Nol's hand was on his dagger and his eyes were sparkling in fascination as the Commodore continued. "At the beginning of our expedition we naturally visited the capital to obtain the assistance of the authorities. While they had no objection to our research, they hired us to carry out a secret investigation on their behalf.

"We then had two assignments, the original one which brought us here, the one you know about. And a second mission about which we were sworn to secrecy."

He paused, for dramatic effect and to think of what to say next. He shuffled his maps around as if searching for the right one. "When I say that my two associates are scientists, I understate the case. They possess, without a doubt, the two most highly trained scientific minds on this planet. When your governor discovered this, he asked us to undertake an aerial reconnaissance of his realm. We were to search for . . . petroleum. Do you know what petroleum is, Blackman?"

"Of course. It's a combustible fuel rather like coal but in liquid form. Our world is woefully short of it."

"You are short of it no longer." The Commodore pointed triumphantly to one of the radar maps. "We found structural indications of its presence right here." He pointed to the map. "And here." He pointed to Blackman Nol's floor. Nol's eyes went wide with surprise.

The Commodore held up a sonic probe. "These devices read the insides of pyramids. They read the inside of your wine cellar. They also read the secrets locked deep within the earth. Our second, secret mission was to come here and, with this machine, verify our findings. But someone who knew of our mission apparently became greedy. they sent an assassin, an assassin disguised as a Cirian bodyguard. Your niece."

All eyes turned to Leahn who stared back uncomfortably.

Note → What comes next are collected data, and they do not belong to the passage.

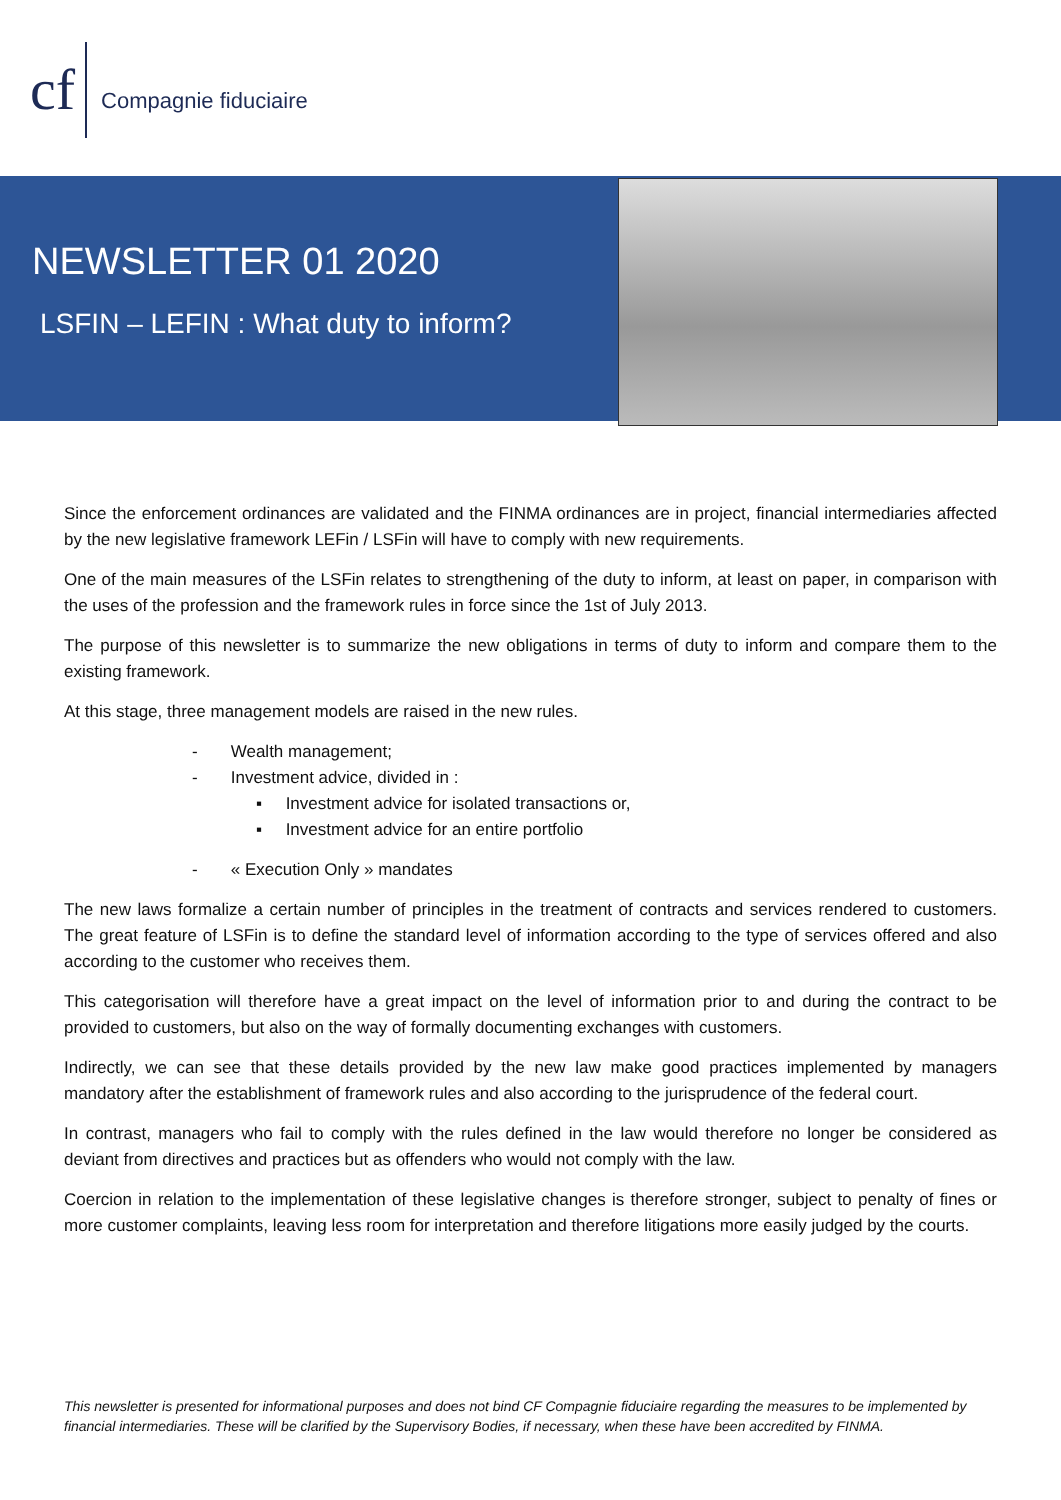cf
Compagnie fiduciaire
NEWSLETTER 01 2020
LSFIN – LEFIN : What duty to inform?
Since the enforcement ordinances are validated and the FINMA ordinances are in project, financial intermediaries affected by the new legislative framework LEFin / LSFin will have to comply with new requirements.
One of the main measures of the LSFin relates to strengthening of the duty to inform, at least on paper, in comparison with the uses of the profession and the framework rules in force since the 1st of July 2013.
The purpose of this newsletter is to summarize the new obligations in terms of duty to inform and compare them to the existing framework.
At this stage, three management models are raised in the new rules.
- Wealth management;
- Investment advice, divided in :
▪ Investment advice for isolated transactions or,
▪ Investment advice for an entire portfolio
- « Execution Only » mandates
The new laws formalize a certain number of principles in the treatment of contracts and services rendered to customers. The great feature of LSFin is to define the standard level of information according to the type of services offered and also according to the customer who receives them.
This categorisation will therefore have a great impact on the level of information prior to and during the contract to be provided to customers, but also on the way of formally documenting exchanges with customers.
Indirectly, we can see that these details provided by the new law make good practices implemented by managers mandatory after the establishment of framework rules and also according to the jurisprudence of the federal court.
In contrast, managers who fail to comply with the rules defined in the law would therefore no longer be considered as deviant from directives and practices but as offenders who would not comply with the law.
Coercion in relation to the implementation of these legislative changes is therefore stronger, subject to penalty of fines or more customer complaints, leaving less room for interpretation and therefore litigations more easily judged by the courts.
This newsletter is presented for informational purposes and does not bind CF Compagnie fiduciaire regarding the measures to be implemented by financial intermediaries. These will be clarified by the Supervisory Bodies, if necessary, when these have been accredited by FINMA.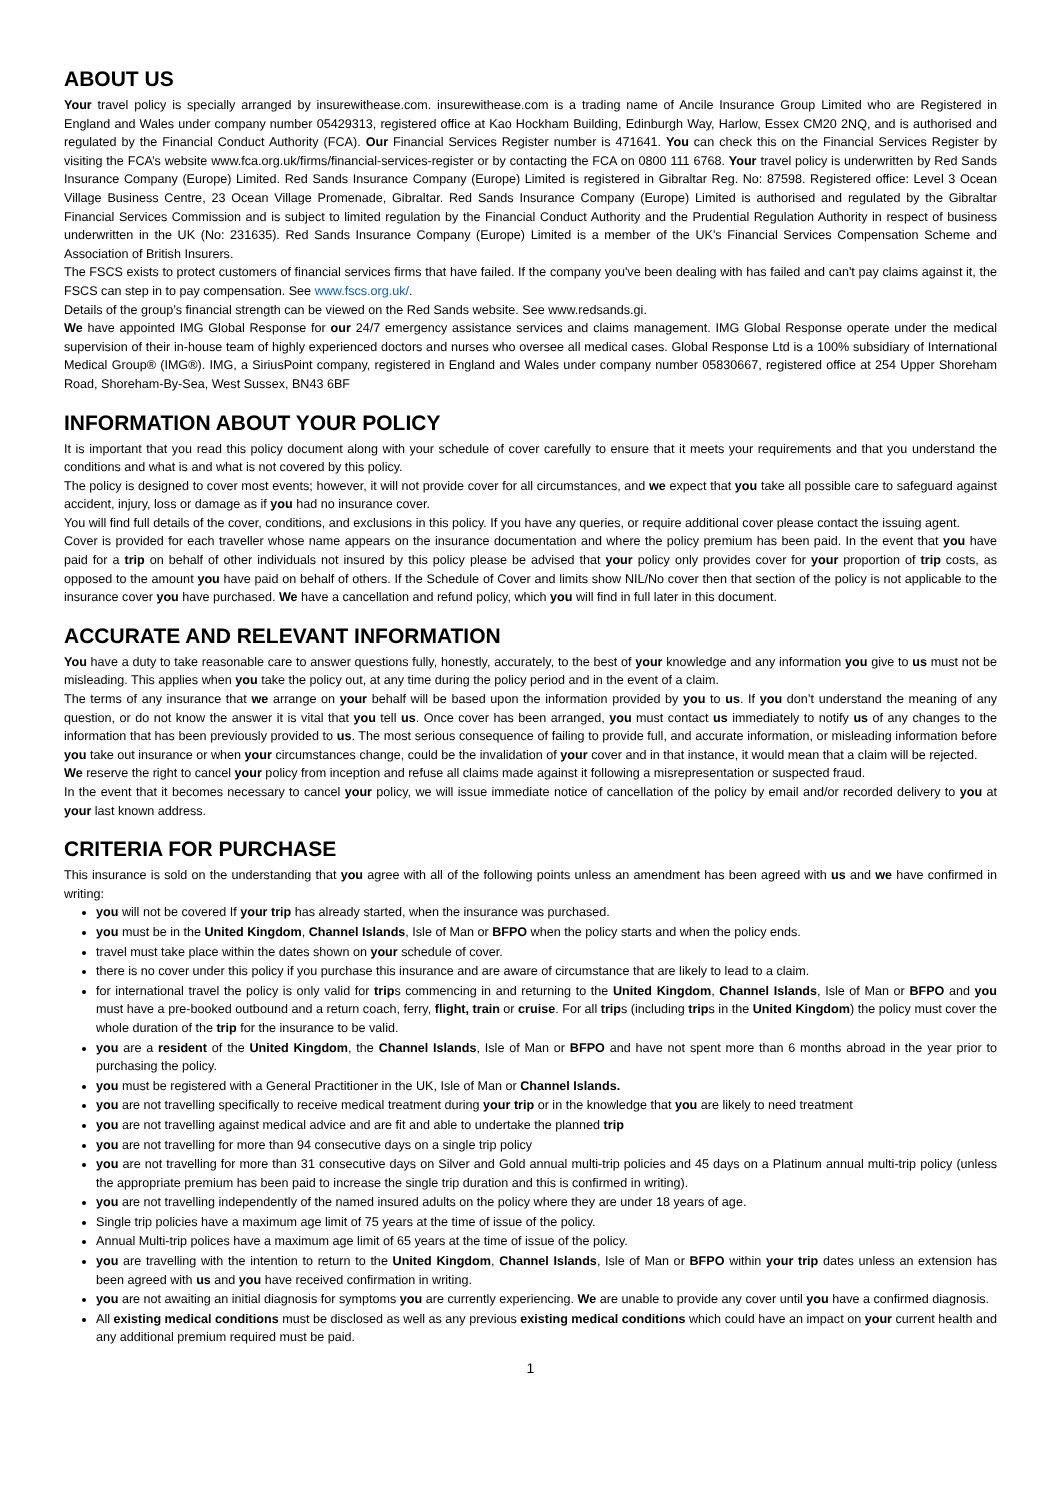ABOUT US
Your travel policy is specially arranged by insurewithease.com. insurewithease.com is a trading name of Ancile Insurance Group Limited who are Registered in England and Wales under company number 05429313, registered office at Kao Hockham Building, Edinburgh Way, Harlow, Essex CM20 2NQ, and is authorised and regulated by the Financial Conduct Authority (FCA). Our Financial Services Register number is 471641. You can check this on the Financial Services Register by visiting the FCA’s website www.fca.org.uk/firms/financial-services-register or by contacting the FCA on 0800 111 6768. Your travel policy is underwritten by Red Sands Insurance Company (Europe) Limited. Red Sands Insurance Company (Europe) Limited is registered in Gibraltar Reg. No: 87598. Registered office: Level 3 Ocean Village Business Centre, 23 Ocean Village Promenade, Gibraltar. Red Sands Insurance Company (Europe) Limited is authorised and regulated by the Gibraltar Financial Services Commission and is subject to limited regulation by the Financial Conduct Authority and the Prudential Regulation Authority in respect of business underwritten in the UK (No: 231635). Red Sands Insurance Company (Europe) Limited is a member of the UK's Financial Services Compensation Scheme and Association of British Insurers.
The FSCS exists to protect customers of financial services firms that have failed. If the company you've been dealing with has failed and can't pay claims against it, the FSCS can step in to pay compensation. See www.fscs.org.uk/.
Details of the group’s financial strength can be viewed on the Red Sands website. See www.redsands.gi.
We have appointed IMG Global Response for our 24/7 emergency assistance services and claims management. IMG Global Response operate under the medical supervision of their in-house team of highly experienced doctors and nurses who oversee all medical cases. Global Response Ltd is a 100% subsidiary of International Medical Group® (IMG®). IMG, a SiriusPoint company, registered in England and Wales under company number 05830667, registered office at 254 Upper Shoreham Road, Shoreham-By-Sea, West Sussex, BN43 6BF
INFORMATION ABOUT YOUR POLICY
It is important that you read this policy document along with your schedule of cover carefully to ensure that it meets your requirements and that you understand the conditions and what is and what is not covered by this policy.
The policy is designed to cover most events; however, it will not provide cover for all circumstances, and we expect that you take all possible care to safeguard against accident, injury, loss or damage as if you had no insurance cover.
You will find full details of the cover, conditions, and exclusions in this policy. If you have any queries, or require additional cover please contact the issuing agent.
Cover is provided for each traveller whose name appears on the insurance documentation and where the policy premium has been paid. In the event that you have paid for a trip on behalf of other individuals not insured by this policy please be advised that your policy only provides cover for your proportion of trip costs, as opposed to the amount you have paid on behalf of others. If the Schedule of Cover and limits show NIL/No cover then that section of the policy is not applicable to the insurance cover you have purchased. We have a cancellation and refund policy, which you will find in full later in this document.
ACCURATE AND RELEVANT INFORMATION
You have a duty to take reasonable care to answer questions fully, honestly, accurately, to the best of your knowledge and any information you give to us must not be misleading. This applies when you take the policy out, at any time during the policy period and in the event of a claim.
The terms of any insurance that we arrange on your behalf will be based upon the information provided by you to us. If you don’t understand the meaning of any question, or do not know the answer it is vital that you tell us. Once cover has been arranged, you must contact us immediately to notify us of any changes to the information that has been previously provided to us. The most serious consequence of failing to provide full, and accurate information, or misleading information before you take out insurance or when your circumstances change, could be the invalidation of your cover and in that instance, it would mean that a claim will be rejected.
We reserve the right to cancel your policy from inception and refuse all claims made against it following a misrepresentation or suspected fraud.
In the event that it becomes necessary to cancel your policy, we will issue immediate notice of cancellation of the policy by email and/or recorded delivery to you at your last known address.
CRITERIA FOR PURCHASE
This insurance is sold on the understanding that you agree with all of the following points unless an amendment has been agreed with us and we have confirmed in writing:
you will not be covered If your trip has already started, when the insurance was purchased.
you must be in the United Kingdom, Channel Islands, Isle of Man or BFPO when the policy starts and when the policy ends.
travel must take place within the dates shown on your schedule of cover.
there is no cover under this policy if you purchase this insurance and are aware of circumstance that are likely to lead to a claim.
for international travel the policy is only valid for trips commencing in and returning to the United Kingdom, Channel Islands, Isle of Man or BFPO and you must have a pre-booked outbound and a return coach, ferry, flight, train or cruise. For all trips (including trips in the United Kingdom) the policy must cover the whole duration of the trip for the insurance to be valid.
you are a resident of the United Kingdom, the Channel Islands, Isle of Man or BFPO and have not spent more than 6 months abroad in the year prior to purchasing the policy.
you must be registered with a General Practitioner in the UK, Isle of Man or Channel Islands.
you are not travelling specifically to receive medical treatment during your trip or in the knowledge that you are likely to need treatment
you are not travelling against medical advice and are fit and able to undertake the planned trip
you are not travelling for more than 94 consecutive days on a single trip policy
you are not travelling for more than 31 consecutive days on Silver and Gold annual multi-trip policies and 45 days on a Platinum annual multi-trip policy (unless the appropriate premium has been paid to increase the single trip duration and this is confirmed in writing).
you are not travelling independently of the named insured adults on the policy where they are under 18 years of age.
Single trip policies have a maximum age limit of 75 years at the time of issue of the policy.
Annual Multi-trip polices have a maximum age limit of 65 years at the time of issue of the policy.
you are travelling with the intention to return to the United Kingdom, Channel Islands, Isle of Man or BFPO within your trip dates unless an extension has been agreed with us and you have received confirmation in writing.
you are not awaiting an initial diagnosis for symptoms you are currently experiencing. We are unable to provide any cover until you have a confirmed diagnosis.
All existing medical conditions must be disclosed as well as any previous existing medical conditions which could have an impact on your current health and any additional premium required must be paid.
1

"You can see the position I was in, my dear Blackman. Secret assignments are nothing new for men like us, but this," he pointed to Leahn. "This clumsy attempt to conceal an assassin in our midst is an unconscionable breach of faith on the part of the governor or those around him. As far as I am concerned it cancels the pledge of secrecy that I, as an honorable man, gave all unsuspecting to those blackguards. Our debt to those who would use us in their perfidious scheme is cancelled."

He faced Blackman Nol and placed both hands firmly on the smaller man's shoulders. "Our knowledge and our skills are at your service, sir. Do you realize the power that will come to the man who controls the largest oil deposit on this planet? But we must work fast. Even now your enemies may be dispatching other assassins, possibly even an armed invasion. We must discover their identities immediately if we are to foil them and preserve these riches for you."

"Yes. Yes!" Blackman Nol's eyes were glazed. The sudden realization that the entire planet was about to drop like a ripe fruit into his hand had left him somewhat disoriented. He quickly came back to himself. "We must question Leahn," he said.